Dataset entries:
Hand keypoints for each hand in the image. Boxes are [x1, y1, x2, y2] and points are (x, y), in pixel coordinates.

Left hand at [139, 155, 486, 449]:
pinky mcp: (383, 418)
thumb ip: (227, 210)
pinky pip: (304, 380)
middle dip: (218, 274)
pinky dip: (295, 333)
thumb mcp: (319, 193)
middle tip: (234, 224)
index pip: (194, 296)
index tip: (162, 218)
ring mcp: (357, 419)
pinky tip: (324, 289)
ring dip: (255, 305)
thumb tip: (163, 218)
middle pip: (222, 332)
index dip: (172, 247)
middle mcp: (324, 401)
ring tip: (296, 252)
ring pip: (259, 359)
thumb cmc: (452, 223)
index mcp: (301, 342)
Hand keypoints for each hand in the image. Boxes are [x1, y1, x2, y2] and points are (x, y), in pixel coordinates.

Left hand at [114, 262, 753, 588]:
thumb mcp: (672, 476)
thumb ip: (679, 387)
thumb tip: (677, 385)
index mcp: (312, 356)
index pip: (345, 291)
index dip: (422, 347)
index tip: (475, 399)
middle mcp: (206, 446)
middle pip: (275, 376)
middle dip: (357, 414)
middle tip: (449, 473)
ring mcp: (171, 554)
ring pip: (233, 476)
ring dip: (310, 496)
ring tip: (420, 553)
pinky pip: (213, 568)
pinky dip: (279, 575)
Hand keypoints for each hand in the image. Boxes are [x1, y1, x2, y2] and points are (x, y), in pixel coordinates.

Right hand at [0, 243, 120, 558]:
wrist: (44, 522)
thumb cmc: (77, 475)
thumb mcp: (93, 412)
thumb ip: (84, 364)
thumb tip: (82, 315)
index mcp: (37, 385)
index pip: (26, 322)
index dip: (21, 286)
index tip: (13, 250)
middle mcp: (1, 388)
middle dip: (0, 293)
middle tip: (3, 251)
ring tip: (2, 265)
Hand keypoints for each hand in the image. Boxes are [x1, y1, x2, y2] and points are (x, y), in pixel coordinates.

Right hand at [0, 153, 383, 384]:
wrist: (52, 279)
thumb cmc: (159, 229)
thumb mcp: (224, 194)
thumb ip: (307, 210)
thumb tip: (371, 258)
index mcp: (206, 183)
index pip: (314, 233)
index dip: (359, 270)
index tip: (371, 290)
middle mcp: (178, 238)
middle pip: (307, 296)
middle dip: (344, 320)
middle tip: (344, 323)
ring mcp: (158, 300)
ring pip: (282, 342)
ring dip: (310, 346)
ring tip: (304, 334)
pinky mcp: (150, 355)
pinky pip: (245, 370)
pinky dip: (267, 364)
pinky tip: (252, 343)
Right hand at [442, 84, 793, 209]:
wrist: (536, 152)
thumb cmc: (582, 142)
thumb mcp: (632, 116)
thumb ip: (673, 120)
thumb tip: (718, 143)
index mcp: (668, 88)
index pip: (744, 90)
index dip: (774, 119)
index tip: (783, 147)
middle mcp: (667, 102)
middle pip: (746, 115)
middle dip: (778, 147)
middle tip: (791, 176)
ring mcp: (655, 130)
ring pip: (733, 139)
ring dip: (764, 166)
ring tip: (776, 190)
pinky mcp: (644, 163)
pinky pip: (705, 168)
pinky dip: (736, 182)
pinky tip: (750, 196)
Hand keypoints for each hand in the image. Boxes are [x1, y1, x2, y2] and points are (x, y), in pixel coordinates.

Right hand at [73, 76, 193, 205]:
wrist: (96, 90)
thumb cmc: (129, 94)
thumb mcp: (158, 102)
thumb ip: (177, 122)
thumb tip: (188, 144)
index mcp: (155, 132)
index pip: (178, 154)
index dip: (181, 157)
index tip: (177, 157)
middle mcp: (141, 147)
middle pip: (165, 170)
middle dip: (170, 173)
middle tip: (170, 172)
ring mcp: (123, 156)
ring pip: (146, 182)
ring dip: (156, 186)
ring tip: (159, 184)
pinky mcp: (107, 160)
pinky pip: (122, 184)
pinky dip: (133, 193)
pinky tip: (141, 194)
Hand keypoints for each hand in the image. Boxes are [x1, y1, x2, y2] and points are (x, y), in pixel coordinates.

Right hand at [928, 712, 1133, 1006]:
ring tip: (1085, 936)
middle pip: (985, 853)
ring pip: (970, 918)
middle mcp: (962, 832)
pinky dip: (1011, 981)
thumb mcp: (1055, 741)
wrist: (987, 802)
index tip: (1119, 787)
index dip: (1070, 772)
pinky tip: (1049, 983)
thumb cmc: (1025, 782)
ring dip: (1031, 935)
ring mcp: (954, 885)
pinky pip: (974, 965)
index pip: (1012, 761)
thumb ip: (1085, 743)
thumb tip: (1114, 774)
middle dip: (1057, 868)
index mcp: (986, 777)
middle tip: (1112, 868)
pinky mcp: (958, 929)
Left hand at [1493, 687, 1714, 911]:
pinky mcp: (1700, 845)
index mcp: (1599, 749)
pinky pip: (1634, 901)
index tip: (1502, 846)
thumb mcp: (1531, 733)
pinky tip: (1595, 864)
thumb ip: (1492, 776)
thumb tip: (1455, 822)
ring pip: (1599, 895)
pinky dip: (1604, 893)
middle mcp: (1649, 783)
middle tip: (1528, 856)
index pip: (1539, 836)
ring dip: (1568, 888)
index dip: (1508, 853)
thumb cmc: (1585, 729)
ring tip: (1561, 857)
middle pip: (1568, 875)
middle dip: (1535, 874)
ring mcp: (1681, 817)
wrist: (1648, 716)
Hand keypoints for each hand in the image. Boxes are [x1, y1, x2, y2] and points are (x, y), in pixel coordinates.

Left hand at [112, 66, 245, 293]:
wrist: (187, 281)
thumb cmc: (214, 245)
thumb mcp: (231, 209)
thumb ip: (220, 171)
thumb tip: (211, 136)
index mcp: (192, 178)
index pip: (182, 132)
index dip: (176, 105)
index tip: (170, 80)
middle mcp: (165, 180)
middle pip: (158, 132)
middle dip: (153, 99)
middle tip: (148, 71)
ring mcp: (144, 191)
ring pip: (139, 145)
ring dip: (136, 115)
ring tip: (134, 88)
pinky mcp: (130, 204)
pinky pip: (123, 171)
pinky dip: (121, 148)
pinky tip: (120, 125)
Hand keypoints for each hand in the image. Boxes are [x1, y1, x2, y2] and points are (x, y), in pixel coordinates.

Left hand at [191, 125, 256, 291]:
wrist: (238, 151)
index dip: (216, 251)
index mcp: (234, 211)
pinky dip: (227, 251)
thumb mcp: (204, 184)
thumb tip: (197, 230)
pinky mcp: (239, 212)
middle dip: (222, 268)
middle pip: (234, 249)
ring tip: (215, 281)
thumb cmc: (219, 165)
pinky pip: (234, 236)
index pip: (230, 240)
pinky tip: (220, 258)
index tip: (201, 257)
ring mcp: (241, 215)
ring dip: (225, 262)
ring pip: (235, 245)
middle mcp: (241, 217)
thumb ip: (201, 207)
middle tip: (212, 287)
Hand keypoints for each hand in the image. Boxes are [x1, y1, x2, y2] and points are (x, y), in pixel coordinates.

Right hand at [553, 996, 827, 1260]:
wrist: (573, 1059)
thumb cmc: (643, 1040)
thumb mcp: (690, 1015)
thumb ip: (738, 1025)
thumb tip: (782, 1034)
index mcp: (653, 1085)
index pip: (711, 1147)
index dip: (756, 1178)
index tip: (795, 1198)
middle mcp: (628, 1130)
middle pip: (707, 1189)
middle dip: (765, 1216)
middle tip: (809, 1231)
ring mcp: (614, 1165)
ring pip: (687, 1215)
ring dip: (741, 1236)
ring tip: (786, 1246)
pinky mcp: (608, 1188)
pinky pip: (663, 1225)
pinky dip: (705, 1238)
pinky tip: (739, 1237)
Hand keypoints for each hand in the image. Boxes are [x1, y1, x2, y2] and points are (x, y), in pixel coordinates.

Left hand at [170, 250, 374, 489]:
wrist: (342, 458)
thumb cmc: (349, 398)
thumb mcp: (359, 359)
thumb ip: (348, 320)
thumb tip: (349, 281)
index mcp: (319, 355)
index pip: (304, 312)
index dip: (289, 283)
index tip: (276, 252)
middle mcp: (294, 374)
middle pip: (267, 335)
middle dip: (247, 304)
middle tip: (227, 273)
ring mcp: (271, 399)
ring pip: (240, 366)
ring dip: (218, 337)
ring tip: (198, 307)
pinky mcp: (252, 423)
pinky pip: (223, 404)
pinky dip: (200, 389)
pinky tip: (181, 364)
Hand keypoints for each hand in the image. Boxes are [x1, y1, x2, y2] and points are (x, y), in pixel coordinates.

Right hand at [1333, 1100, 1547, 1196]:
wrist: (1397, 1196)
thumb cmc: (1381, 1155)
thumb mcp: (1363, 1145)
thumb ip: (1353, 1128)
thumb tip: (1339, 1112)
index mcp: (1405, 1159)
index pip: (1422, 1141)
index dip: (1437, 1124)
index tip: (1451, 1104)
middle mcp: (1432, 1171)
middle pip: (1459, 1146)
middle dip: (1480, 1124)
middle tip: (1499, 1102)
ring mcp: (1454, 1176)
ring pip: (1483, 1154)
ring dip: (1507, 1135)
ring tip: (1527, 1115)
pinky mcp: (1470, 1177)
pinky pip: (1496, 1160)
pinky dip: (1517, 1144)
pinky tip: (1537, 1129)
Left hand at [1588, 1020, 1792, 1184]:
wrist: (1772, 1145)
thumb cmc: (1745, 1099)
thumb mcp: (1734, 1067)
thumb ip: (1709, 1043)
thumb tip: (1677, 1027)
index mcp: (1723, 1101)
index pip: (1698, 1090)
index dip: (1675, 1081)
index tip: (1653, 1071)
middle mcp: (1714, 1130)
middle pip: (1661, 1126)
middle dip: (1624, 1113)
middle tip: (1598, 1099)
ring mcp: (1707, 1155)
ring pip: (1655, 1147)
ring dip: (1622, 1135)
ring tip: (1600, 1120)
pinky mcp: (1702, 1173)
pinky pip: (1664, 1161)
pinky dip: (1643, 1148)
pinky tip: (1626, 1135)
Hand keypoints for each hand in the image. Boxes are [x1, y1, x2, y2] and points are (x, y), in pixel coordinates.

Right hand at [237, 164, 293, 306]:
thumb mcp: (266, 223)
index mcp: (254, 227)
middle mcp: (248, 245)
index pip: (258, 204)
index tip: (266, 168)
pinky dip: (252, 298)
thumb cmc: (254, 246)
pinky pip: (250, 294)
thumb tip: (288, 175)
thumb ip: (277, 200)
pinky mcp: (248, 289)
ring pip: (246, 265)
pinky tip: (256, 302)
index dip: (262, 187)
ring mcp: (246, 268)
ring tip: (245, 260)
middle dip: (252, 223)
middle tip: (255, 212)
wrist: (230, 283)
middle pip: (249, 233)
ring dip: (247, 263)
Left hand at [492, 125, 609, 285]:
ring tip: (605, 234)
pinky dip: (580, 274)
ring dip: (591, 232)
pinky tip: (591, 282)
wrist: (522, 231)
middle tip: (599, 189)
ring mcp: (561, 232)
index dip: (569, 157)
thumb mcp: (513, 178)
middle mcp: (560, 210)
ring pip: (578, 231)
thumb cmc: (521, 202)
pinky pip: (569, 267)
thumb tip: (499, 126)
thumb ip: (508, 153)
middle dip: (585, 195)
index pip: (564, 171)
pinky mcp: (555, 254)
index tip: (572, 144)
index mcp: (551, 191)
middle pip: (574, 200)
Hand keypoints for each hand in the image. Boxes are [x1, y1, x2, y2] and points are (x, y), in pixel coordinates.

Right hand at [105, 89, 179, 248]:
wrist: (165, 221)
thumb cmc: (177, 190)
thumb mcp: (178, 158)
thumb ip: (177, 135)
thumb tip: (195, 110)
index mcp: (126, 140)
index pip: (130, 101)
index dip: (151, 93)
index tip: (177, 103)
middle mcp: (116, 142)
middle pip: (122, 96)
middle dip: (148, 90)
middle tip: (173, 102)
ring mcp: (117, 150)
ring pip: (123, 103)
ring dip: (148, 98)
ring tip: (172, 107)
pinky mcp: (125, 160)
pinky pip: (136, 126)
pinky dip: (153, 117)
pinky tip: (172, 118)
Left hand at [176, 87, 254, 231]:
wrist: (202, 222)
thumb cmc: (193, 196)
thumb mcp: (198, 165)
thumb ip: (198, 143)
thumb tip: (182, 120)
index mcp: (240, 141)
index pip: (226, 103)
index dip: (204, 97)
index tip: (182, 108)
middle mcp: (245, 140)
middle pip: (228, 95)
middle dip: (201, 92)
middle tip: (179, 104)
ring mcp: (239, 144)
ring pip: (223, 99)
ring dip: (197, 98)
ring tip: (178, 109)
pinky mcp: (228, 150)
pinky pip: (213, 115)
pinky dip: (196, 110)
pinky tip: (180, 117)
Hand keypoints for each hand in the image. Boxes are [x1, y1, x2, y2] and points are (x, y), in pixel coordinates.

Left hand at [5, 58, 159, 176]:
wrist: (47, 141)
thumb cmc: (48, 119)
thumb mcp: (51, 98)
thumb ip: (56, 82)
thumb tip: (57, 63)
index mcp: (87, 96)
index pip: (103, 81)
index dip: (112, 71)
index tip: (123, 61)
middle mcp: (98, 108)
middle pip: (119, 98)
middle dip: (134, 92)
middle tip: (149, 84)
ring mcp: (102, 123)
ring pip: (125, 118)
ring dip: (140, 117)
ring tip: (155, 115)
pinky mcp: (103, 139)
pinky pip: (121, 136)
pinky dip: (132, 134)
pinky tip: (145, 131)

» DIRECTIONS FOR THIS TASK
Go through the entries and return each line where the word "Right" occurs.

» WRITTEN REPLY
Right hand at [0, 243, 120, 558]:
Right hand at [0, 153, 383, 384]:
Right hand at [442, 84, 793, 209]:
Right hand at [73, 76, 193, 205]:
Right hand at [928, 712, 1133, 1006]:
Right hand at [553, 996, 827, 1260]:
Right hand at [1333, 1100, 1547, 1196]:
Right hand at [237, 164, 293, 306]:
Right hand at [105, 89, 179, 248]:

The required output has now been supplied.